● **WHAT IS ASKED**: In the records below, find every line that contains the word "artery" and copy each of those lines in full.

[Collected data]
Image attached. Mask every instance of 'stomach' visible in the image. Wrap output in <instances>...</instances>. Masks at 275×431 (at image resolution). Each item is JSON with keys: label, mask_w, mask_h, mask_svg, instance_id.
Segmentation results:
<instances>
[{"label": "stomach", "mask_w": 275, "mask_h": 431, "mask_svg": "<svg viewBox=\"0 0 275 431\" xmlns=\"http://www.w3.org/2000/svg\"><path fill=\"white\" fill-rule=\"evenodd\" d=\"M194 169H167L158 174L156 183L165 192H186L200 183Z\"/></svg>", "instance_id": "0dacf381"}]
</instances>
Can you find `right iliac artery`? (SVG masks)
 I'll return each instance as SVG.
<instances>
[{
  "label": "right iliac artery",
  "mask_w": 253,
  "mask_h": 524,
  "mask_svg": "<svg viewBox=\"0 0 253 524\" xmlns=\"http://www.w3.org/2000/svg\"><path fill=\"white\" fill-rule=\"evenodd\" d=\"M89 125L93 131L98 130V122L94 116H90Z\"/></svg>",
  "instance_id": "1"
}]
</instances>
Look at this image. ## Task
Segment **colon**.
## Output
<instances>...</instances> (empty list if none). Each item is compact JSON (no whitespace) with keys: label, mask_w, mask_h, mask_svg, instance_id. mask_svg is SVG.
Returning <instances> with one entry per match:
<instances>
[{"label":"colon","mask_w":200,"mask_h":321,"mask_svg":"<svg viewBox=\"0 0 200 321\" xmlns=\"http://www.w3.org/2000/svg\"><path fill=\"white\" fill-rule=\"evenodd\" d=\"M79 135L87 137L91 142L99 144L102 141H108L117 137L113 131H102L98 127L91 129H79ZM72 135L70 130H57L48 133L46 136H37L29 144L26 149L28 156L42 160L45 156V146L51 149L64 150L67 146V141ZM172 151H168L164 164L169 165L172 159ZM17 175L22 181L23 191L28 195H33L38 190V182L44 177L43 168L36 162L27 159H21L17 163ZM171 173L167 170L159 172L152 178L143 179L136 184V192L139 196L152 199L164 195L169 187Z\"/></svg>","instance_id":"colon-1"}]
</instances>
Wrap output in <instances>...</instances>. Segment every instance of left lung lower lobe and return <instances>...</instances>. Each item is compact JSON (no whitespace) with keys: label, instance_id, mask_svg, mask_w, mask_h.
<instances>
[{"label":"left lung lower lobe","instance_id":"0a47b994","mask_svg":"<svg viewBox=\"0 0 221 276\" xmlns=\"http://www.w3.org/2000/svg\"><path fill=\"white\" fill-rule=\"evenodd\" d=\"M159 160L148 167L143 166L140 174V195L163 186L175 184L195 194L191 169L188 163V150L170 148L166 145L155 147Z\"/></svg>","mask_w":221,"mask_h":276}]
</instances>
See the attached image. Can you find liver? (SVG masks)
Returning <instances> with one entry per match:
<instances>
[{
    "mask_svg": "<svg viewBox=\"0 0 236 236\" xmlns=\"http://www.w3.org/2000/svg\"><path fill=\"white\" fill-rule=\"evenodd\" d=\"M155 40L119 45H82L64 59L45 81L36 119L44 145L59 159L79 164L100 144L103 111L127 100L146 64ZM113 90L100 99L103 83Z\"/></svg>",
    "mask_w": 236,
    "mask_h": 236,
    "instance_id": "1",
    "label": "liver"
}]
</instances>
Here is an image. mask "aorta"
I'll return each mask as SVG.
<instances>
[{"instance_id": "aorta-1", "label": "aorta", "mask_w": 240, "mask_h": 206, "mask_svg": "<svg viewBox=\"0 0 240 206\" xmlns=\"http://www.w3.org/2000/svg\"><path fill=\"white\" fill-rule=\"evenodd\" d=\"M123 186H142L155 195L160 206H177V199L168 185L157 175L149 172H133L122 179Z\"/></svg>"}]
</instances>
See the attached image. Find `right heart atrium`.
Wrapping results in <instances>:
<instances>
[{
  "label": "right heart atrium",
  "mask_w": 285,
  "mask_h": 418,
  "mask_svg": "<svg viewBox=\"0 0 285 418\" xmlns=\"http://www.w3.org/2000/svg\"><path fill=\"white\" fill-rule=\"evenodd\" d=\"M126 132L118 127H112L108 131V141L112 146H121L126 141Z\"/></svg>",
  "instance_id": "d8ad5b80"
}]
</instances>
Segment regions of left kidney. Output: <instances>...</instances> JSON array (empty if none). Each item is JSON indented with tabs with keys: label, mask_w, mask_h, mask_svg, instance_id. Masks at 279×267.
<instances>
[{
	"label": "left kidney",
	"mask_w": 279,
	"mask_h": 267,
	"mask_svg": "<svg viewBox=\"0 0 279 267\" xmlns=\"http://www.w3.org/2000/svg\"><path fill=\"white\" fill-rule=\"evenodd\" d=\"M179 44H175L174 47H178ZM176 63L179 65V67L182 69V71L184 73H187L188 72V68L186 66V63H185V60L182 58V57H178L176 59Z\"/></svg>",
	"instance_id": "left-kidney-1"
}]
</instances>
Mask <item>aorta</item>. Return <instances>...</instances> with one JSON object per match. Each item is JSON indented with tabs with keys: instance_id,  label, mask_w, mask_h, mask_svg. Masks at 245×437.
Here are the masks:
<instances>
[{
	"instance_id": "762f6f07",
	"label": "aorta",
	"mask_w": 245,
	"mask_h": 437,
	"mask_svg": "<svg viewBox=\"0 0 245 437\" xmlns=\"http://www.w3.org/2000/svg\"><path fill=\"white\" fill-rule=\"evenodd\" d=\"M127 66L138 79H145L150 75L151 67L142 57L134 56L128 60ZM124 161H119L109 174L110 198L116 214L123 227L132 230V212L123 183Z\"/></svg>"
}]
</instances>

● **OUTPUT FOR THIS EXERCISE**:
Can you find `right iliac artery`? (SVG masks)
  "label": "right iliac artery",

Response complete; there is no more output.